## EXERCISE
Search the listing for the string "WARRANTIES" and copy every line that contains it.

## EXCERPTED DATA

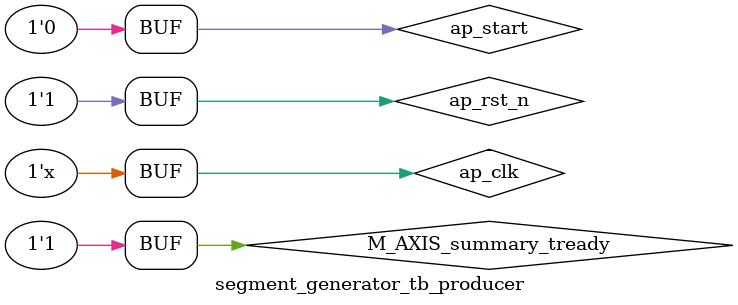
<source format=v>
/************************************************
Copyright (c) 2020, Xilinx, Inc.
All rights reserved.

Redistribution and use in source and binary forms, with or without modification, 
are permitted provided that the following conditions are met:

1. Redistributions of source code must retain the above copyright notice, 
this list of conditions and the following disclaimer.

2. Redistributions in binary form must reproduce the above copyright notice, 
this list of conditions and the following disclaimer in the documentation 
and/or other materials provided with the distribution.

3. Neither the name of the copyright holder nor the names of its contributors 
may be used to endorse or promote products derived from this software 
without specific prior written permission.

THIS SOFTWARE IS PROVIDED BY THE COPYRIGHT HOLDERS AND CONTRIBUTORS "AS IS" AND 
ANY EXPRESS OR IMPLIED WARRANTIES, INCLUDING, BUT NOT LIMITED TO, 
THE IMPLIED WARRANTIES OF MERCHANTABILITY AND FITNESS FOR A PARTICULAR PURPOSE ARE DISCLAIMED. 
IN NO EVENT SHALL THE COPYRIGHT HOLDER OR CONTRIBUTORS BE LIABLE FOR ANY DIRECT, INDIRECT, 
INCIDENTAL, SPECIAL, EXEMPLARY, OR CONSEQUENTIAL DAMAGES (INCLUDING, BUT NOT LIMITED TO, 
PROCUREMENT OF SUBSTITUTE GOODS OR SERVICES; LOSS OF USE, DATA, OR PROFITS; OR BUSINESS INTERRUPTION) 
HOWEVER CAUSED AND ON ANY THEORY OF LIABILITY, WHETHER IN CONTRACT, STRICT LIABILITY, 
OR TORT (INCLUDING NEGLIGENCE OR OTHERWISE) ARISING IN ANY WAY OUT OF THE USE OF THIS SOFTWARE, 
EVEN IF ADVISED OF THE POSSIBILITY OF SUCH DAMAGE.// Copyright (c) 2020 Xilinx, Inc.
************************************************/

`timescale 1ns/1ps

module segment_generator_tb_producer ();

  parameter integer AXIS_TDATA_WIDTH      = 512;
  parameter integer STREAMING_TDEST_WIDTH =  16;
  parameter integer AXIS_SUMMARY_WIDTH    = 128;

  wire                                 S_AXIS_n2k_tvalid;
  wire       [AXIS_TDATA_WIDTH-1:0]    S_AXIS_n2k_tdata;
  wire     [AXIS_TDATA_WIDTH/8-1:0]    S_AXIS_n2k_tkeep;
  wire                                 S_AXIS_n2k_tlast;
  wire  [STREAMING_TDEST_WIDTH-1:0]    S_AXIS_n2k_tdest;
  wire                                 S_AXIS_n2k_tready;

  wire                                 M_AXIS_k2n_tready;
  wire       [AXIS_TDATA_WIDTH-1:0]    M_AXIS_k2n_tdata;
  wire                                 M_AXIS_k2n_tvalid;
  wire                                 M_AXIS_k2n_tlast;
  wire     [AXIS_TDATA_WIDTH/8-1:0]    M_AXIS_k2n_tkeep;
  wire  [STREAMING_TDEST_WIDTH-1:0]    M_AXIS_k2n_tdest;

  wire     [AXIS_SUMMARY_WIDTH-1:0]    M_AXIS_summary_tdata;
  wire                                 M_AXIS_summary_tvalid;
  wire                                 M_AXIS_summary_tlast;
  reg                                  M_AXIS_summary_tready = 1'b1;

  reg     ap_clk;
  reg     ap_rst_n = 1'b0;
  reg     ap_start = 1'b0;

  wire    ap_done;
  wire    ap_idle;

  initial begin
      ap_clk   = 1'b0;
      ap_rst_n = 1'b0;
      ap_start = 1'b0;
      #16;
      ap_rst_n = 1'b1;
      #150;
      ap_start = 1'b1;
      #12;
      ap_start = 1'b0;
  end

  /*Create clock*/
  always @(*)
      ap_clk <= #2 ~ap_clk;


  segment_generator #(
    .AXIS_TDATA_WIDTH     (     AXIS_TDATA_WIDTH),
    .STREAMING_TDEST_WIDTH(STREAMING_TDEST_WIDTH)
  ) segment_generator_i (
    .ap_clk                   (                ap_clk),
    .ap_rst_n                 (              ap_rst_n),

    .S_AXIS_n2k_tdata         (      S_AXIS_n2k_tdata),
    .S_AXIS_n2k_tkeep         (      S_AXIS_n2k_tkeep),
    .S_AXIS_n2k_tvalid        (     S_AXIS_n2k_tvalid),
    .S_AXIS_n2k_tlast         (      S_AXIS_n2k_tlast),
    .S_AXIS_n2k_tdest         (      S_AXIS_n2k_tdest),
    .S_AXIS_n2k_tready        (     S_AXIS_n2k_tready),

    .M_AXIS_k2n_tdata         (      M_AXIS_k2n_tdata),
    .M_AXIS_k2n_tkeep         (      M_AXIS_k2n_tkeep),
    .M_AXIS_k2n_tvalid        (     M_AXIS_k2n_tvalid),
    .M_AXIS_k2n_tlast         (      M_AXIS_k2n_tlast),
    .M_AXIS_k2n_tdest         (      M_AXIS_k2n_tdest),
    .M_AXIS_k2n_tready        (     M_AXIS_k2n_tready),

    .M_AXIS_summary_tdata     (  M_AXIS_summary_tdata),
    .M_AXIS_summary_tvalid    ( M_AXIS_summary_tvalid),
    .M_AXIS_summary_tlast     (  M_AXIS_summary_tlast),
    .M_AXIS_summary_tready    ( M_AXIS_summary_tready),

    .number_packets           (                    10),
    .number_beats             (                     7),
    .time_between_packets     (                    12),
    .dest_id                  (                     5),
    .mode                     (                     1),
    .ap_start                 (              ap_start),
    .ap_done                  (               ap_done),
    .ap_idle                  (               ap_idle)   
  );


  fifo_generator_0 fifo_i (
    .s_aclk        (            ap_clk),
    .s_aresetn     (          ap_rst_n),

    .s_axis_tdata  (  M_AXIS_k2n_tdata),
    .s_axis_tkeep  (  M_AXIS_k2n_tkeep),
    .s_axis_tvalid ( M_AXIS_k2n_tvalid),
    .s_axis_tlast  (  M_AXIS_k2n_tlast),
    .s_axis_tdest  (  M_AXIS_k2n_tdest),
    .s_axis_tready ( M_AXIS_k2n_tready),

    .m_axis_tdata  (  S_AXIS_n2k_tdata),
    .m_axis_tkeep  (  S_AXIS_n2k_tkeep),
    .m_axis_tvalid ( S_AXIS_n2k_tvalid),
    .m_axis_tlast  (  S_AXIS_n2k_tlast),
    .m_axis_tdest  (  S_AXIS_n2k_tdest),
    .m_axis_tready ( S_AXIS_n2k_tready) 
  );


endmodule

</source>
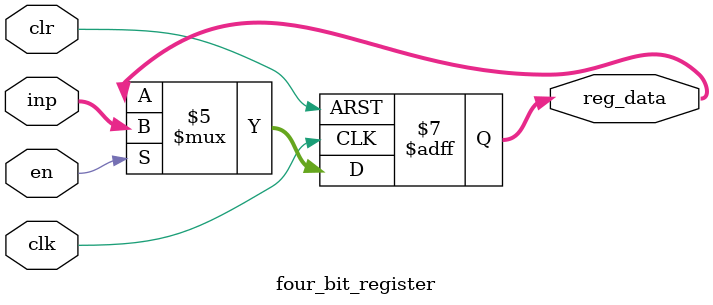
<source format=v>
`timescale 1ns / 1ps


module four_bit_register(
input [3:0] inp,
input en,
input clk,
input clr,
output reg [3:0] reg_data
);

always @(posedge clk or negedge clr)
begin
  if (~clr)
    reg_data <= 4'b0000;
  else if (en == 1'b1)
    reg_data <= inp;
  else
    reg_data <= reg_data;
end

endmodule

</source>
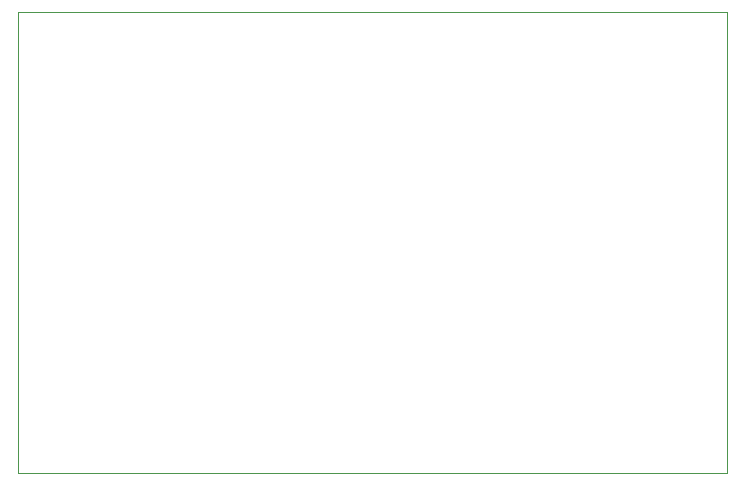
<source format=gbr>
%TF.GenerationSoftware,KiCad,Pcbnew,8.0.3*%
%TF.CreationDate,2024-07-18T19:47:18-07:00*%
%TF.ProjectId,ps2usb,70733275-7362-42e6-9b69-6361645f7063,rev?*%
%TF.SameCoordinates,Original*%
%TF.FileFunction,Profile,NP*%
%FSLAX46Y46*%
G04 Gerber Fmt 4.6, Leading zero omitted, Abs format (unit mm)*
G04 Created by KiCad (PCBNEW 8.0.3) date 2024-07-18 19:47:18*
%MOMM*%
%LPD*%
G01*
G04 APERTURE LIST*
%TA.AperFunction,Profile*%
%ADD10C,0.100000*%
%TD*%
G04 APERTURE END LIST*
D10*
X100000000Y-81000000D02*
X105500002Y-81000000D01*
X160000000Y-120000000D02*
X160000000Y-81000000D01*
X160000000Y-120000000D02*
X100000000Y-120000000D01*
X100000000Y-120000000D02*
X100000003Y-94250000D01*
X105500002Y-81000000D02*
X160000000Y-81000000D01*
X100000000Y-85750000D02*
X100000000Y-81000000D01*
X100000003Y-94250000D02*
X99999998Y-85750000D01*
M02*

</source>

## SOLVED EXERCISE
ANY EXPRESS OR IMPLIED WARRANTIES, INCLUDING, BUT NOT LIMITED TO, 
THE IMPLIED WARRANTIES OF MERCHANTABILITY AND FITNESS FOR A PARTICULAR PURPOSE ARE DISCLAIMED. 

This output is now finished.